VFORK(2) System Calls Manual VFORK(2)

NAME

vforkspawn new process in a virtual memory efficient way

LIBRARY

Standard C Library (libc, -lc)

SYNOPSIS

#include <unistd.h>

pid_t
vfork(void);

DESCRIPTION

The vfork system call creates a new process that does not have a new virtual address space, but rather shares address space with the parent, thus avoiding potentially expensive copy-on-write operations normally associated with creating a new process. It is useful when the purpose of fork(2) would have been to create a new system context for an execve(2). The vfork system call differs from fork(2) in that the child borrows the parent's memory and thread of control until a call to execve(2) or an exit (either by a call to _exit(2) or abnormally). The parent process is suspended while the child is using its resources.

The vfork system call returns 0 in the child's context and (later) the pid of the child in the parent's context.
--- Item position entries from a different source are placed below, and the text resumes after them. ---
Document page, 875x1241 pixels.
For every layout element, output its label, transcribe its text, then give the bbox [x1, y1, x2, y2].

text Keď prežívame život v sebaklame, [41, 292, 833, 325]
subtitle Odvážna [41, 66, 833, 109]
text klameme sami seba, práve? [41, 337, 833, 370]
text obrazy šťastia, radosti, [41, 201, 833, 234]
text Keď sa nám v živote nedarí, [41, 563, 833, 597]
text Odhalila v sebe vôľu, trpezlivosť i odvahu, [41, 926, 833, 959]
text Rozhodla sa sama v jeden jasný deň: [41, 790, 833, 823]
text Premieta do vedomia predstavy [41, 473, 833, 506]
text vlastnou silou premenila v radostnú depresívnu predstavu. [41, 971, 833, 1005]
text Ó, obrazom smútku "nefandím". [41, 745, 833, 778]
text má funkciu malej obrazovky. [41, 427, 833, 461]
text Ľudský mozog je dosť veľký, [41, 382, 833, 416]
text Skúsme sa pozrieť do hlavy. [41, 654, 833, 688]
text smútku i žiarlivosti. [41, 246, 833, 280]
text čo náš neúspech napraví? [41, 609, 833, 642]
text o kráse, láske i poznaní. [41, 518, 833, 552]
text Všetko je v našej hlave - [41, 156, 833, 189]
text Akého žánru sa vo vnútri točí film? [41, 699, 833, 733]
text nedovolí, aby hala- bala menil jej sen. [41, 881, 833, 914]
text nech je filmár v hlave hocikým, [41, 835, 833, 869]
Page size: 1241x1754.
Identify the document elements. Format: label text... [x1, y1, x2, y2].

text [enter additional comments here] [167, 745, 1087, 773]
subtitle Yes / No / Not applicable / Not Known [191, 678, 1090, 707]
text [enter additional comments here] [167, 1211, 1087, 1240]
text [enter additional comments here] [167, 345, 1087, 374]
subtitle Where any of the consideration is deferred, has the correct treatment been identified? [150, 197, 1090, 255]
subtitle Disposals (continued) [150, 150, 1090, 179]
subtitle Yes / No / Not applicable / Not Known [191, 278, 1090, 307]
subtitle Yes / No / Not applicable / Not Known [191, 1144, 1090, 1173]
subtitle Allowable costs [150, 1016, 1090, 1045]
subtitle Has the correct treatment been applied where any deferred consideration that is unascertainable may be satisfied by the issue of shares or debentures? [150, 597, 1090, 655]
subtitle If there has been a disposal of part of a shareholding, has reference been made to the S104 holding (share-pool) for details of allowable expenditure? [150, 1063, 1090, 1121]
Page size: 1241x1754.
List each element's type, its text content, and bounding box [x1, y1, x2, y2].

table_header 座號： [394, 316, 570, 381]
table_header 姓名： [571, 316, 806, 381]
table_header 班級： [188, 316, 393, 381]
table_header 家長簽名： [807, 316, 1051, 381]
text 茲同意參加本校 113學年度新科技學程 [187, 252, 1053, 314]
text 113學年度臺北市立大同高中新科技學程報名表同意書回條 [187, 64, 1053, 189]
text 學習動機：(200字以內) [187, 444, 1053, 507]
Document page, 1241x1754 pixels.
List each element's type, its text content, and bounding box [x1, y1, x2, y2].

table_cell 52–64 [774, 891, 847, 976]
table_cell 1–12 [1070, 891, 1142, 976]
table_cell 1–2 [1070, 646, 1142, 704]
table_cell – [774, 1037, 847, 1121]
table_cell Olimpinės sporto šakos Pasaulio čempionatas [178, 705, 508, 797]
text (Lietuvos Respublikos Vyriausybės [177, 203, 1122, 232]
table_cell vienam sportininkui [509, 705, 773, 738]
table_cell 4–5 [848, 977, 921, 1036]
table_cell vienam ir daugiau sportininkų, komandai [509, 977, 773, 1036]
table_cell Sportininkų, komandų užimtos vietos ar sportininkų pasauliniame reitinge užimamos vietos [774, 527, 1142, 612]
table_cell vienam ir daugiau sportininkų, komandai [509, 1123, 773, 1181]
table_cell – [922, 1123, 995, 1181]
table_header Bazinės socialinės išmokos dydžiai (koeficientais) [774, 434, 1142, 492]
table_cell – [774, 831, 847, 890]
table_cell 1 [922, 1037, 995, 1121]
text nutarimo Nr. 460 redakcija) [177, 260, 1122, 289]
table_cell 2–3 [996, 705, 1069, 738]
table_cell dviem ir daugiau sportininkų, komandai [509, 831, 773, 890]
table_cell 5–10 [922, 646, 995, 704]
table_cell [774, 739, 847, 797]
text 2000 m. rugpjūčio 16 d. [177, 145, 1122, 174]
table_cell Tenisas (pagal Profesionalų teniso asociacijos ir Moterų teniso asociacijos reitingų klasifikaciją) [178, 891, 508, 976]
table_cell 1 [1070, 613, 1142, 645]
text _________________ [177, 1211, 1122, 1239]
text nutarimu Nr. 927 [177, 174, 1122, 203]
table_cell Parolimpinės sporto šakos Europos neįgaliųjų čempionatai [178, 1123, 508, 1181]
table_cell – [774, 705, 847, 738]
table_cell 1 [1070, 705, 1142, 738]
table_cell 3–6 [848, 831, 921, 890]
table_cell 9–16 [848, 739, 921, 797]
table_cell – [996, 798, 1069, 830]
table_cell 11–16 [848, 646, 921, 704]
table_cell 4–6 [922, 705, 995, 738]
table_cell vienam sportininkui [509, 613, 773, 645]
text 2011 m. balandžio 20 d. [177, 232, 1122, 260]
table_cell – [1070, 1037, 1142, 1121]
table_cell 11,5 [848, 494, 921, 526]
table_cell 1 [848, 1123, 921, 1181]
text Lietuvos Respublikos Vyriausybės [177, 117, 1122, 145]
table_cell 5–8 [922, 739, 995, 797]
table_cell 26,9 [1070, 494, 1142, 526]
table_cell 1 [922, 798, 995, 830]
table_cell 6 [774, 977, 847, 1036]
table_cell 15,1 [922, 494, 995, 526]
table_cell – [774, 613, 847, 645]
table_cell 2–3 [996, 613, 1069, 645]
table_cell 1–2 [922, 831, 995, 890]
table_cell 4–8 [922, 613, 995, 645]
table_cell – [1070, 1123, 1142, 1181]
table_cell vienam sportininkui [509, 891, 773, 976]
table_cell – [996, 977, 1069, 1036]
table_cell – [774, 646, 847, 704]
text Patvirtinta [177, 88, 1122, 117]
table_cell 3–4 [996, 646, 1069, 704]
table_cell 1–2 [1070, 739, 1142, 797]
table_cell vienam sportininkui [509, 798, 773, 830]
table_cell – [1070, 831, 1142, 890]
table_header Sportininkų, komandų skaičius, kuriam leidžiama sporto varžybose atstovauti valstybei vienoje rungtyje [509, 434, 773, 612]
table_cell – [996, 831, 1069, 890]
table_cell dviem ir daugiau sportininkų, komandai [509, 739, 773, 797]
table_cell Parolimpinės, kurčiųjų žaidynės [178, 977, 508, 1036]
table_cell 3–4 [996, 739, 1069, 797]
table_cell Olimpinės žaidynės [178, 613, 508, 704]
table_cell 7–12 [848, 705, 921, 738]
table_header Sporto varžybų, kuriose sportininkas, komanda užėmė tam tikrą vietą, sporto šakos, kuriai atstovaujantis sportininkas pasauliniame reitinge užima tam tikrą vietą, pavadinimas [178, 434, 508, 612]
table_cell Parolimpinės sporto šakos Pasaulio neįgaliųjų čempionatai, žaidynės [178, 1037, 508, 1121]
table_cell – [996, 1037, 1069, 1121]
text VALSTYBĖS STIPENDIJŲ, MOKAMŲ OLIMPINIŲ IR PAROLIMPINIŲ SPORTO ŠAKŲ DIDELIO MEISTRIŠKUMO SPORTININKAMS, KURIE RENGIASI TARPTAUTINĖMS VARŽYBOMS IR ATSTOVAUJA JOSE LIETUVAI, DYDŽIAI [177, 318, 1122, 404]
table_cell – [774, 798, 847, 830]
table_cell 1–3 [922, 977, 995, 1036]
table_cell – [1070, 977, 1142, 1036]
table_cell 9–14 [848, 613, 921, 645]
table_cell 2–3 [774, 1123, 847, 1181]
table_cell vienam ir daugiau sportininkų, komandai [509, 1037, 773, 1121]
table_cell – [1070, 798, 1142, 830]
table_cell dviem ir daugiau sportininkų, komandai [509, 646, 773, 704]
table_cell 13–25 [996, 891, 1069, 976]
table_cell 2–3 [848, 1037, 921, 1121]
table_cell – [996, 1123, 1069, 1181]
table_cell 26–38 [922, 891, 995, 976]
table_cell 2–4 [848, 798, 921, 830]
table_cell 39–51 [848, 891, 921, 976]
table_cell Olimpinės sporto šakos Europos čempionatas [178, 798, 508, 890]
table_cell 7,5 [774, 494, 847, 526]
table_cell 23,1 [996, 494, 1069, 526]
The vfork system call can normally be used just like fork(2). It does not work, however, to return while running in the childs context from the procedure that called vfork() since the eventual return from vfork() would then return to a no longer existent stack frame. Be careful, also, to call _exit(2) rather than exit(3) if you can't execve(2), since exit(3) will flush and close standard I/O channels, and thereby mess up the standard I/O data structures in the parent process. (Even with fork(2) it is wrong to call exit(3) since buffered data would then be flushed twice.)

RETURN VALUES

Same as for fork(2).

ERRORS

Same as for fork(2).

SEE ALSO

execve(2), fork(2), sigaction(2), wait(2)

HISTORY

The vfork() function call appeared in 3.0BSD. In 4.4BSD, the semantics were changed to only suspend the parent. The original semantics were reintroduced in NetBSD 1.4.

BUGS

Users should not depend on the memory sharing semantics of vfork() as other ways of speeding up the fork process may be developed in the future.

To avoid a possible deadlock situation, processes that are children in the middle of a vfork() are never sent SIGTTOU or SIGTTIN signals; rather, output or ioctl(2) calls are allowed and input attempts result in an end-of-file indication.